Runtuhnya persatuan umat Muslim di dunia islam justru terjadi setelah masuknya paham asing berupa nasionalisme dan patriotisme ke negeri-negeri kaum Muslim. Misalnya melalui kaki tangan kolonial Inggris, pads tahun 1834, didirikan perkumpulan rahasia yang merencanakan seruan kebencian di tengah-tengah bangsa Arab terhadap Khilafah Utsmaniyah di Turki. Pada saat itu mereka menyebarkan seruan dan pamflet-pamflet permusuhan terhadap Khilafah Utsmaniyah yang mereka pandang sebagai penjajah bangsa Arab. Kolonial Inggris juga menghasut permusuhan kaum Muslim dengan kaum Nasrani hingga terjadi konflik dan pembantaian massal pada tahun 1860 di wilayah Libanon. Keadaan ini tidak pernah terjadi pada masa Kekhilafahan melainkan setelah Inggris melalui kaki tangannya dapat menyusup dan menghembuskan paham primordialisme ke tengah-tengah kaum muslim. Akibatnya, muncul konflik etnik dan agama: bangsa Arab dengan Turki; Muslim dengan Nasrani; termasuk umat Kristen dengan Druze. 

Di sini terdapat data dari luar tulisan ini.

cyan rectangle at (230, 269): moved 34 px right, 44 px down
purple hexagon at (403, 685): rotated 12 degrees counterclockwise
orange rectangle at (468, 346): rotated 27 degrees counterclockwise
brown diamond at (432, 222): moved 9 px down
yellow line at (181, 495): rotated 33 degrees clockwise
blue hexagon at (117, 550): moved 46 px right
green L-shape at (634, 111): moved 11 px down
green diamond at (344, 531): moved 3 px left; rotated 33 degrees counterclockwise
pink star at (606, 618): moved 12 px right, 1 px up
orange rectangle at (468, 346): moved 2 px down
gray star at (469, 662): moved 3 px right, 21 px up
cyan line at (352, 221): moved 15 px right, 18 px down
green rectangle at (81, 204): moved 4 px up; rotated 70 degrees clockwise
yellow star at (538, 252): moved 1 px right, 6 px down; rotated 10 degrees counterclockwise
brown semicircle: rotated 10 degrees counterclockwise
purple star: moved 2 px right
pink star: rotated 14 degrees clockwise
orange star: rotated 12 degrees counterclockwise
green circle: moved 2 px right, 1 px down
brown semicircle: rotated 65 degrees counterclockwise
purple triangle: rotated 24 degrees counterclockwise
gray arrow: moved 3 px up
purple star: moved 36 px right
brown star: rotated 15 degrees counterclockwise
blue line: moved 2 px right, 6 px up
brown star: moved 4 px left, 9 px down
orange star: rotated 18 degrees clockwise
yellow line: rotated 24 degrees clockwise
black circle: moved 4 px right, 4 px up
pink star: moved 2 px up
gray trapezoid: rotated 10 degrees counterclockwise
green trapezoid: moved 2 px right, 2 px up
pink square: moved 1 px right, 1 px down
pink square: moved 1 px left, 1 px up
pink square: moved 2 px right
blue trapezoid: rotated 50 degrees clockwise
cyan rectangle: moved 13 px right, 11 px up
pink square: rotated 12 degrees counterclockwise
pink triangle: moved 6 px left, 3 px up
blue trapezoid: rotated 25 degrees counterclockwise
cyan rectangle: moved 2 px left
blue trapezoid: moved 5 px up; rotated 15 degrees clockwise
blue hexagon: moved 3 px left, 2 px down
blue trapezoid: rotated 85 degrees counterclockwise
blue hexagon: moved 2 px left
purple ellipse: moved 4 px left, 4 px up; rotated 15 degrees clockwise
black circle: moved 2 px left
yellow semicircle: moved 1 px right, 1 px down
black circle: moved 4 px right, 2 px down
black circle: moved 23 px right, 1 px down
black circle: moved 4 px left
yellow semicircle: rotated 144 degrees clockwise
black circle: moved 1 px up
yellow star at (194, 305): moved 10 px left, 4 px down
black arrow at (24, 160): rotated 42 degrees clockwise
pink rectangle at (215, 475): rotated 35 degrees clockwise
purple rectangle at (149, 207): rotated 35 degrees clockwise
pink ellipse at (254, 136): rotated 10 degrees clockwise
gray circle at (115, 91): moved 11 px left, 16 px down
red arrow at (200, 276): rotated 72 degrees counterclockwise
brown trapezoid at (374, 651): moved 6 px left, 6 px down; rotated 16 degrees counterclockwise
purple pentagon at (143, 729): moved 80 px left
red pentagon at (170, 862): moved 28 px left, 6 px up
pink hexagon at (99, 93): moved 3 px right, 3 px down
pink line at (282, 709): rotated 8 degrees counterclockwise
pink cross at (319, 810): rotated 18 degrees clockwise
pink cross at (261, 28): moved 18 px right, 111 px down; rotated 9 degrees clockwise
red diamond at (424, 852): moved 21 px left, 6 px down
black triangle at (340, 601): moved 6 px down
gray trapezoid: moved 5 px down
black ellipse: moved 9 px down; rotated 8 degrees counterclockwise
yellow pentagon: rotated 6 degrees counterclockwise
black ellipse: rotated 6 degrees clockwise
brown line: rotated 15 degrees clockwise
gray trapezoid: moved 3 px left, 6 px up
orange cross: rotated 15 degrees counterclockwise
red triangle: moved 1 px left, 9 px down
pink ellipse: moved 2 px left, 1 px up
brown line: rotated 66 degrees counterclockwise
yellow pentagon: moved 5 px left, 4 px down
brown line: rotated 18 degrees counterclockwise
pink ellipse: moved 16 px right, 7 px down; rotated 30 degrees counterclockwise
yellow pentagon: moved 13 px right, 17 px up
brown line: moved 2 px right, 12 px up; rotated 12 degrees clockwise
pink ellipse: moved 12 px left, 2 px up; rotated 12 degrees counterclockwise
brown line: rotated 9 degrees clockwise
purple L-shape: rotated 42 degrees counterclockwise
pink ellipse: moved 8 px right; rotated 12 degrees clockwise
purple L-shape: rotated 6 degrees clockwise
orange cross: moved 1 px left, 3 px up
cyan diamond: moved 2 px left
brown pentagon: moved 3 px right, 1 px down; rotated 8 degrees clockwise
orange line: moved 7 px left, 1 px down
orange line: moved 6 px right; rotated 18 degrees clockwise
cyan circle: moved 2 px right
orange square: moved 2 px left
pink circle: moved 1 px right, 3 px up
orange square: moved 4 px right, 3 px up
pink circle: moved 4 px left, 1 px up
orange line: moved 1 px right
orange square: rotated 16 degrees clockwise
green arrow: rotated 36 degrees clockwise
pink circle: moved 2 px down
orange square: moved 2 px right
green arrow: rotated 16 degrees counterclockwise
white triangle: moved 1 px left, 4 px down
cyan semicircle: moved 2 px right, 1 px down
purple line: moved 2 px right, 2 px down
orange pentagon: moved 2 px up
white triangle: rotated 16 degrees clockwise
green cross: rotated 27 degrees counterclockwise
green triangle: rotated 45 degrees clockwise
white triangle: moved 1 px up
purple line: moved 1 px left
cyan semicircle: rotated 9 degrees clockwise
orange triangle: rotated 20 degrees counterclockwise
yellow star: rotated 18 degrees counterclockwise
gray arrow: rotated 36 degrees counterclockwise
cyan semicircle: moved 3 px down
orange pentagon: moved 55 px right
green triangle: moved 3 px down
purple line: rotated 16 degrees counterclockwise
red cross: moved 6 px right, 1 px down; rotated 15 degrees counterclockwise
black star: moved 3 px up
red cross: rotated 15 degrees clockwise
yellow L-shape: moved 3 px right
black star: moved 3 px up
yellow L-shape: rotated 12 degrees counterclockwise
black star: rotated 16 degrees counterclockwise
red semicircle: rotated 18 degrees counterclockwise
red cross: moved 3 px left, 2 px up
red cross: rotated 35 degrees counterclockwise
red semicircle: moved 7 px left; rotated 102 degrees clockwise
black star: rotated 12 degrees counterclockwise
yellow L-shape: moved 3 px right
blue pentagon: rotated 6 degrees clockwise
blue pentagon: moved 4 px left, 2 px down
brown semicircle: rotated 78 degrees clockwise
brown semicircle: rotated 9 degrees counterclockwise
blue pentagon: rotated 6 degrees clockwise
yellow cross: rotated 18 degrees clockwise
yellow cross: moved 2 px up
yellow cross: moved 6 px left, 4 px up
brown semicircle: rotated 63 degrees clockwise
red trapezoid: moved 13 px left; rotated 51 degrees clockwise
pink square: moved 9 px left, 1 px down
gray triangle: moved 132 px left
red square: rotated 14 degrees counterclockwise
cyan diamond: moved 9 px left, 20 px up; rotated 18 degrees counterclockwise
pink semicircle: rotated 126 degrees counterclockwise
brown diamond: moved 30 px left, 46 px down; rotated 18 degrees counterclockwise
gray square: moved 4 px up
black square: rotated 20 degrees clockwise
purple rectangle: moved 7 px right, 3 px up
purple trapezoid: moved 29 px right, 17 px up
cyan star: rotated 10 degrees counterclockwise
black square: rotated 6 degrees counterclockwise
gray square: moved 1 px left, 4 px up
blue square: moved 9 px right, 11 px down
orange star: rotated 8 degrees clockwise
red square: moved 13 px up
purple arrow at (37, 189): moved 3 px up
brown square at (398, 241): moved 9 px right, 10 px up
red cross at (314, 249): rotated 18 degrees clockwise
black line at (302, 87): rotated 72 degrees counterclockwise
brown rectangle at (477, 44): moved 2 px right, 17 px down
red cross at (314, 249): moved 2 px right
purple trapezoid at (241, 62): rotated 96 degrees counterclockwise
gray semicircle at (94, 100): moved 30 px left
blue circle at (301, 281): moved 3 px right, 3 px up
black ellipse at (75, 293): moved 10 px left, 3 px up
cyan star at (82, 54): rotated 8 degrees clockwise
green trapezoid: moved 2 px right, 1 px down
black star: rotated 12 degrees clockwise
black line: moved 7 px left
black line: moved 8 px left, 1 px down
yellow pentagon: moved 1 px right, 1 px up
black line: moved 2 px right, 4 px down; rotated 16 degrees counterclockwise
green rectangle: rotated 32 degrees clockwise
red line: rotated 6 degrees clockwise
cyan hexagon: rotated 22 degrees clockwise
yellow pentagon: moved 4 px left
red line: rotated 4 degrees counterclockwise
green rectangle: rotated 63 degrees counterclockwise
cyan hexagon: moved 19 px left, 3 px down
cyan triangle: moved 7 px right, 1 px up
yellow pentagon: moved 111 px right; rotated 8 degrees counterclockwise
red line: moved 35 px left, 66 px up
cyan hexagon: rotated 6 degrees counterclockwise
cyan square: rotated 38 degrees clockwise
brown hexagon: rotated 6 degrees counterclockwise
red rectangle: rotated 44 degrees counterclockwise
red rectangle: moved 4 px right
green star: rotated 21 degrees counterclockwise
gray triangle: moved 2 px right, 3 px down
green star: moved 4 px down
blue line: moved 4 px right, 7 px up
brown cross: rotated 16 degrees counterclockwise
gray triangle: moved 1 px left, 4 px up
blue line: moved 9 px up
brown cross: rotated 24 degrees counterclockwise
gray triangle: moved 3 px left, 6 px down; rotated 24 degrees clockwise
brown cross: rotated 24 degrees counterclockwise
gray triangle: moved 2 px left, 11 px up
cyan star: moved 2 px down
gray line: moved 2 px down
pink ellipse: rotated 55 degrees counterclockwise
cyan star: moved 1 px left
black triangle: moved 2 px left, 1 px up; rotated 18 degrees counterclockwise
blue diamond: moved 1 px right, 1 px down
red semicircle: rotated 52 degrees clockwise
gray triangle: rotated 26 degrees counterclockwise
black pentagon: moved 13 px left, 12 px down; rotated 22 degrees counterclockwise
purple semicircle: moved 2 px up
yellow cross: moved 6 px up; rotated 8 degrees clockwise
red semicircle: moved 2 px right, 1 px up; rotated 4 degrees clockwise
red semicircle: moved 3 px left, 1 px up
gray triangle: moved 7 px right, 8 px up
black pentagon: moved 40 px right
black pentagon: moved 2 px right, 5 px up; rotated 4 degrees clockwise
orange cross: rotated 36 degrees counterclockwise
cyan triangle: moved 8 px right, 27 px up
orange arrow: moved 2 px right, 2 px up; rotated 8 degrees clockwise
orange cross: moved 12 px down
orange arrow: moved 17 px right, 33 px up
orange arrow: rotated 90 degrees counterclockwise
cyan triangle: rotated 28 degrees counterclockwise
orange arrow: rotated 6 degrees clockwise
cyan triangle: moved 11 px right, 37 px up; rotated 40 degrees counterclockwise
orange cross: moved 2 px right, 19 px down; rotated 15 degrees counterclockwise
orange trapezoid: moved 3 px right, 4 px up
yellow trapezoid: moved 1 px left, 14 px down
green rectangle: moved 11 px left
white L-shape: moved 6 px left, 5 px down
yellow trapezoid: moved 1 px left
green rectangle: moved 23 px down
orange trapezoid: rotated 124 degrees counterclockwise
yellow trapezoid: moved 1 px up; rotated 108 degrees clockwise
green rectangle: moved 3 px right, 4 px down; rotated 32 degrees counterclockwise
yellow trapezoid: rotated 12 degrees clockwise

Dengan demikian bukan islam dan Khilafah Islam yang menjadi pemicu konflik ataupun peperangan antaretnik di kawasan Timur Tengah. Infiltrasi pemikiran asinglah yang menjadi penyebab perpecahan dan konflik tersebut. Upaya ini berujung pada keruntuhan Khilafah Islamiyah pada masa itu. 

Karena itu kerusuhan yang terus-menerus melanda negeri ininpatut diselesaikan dari akar persoalannya. Caranya dengan menjadikan Islam sebagai pengikat seluruh kaum Muslim dan membuat mereka kembali bersaudara dalam ikatan ukhuwah islamiyah. Dengan itu mereka saling memelihara harta, darah, dan kehormatan satu sama lain. Kemudian tegakkan syariah Islam. Sebab, hanya Islam yang bisa memberikan rasa keadilan bagi setiap orang, bukan hanya Muslim. Syariah Islam juga menjamin kehidupan yang mensejahterakan setiap warga negara, Muslim dan non-Muslim.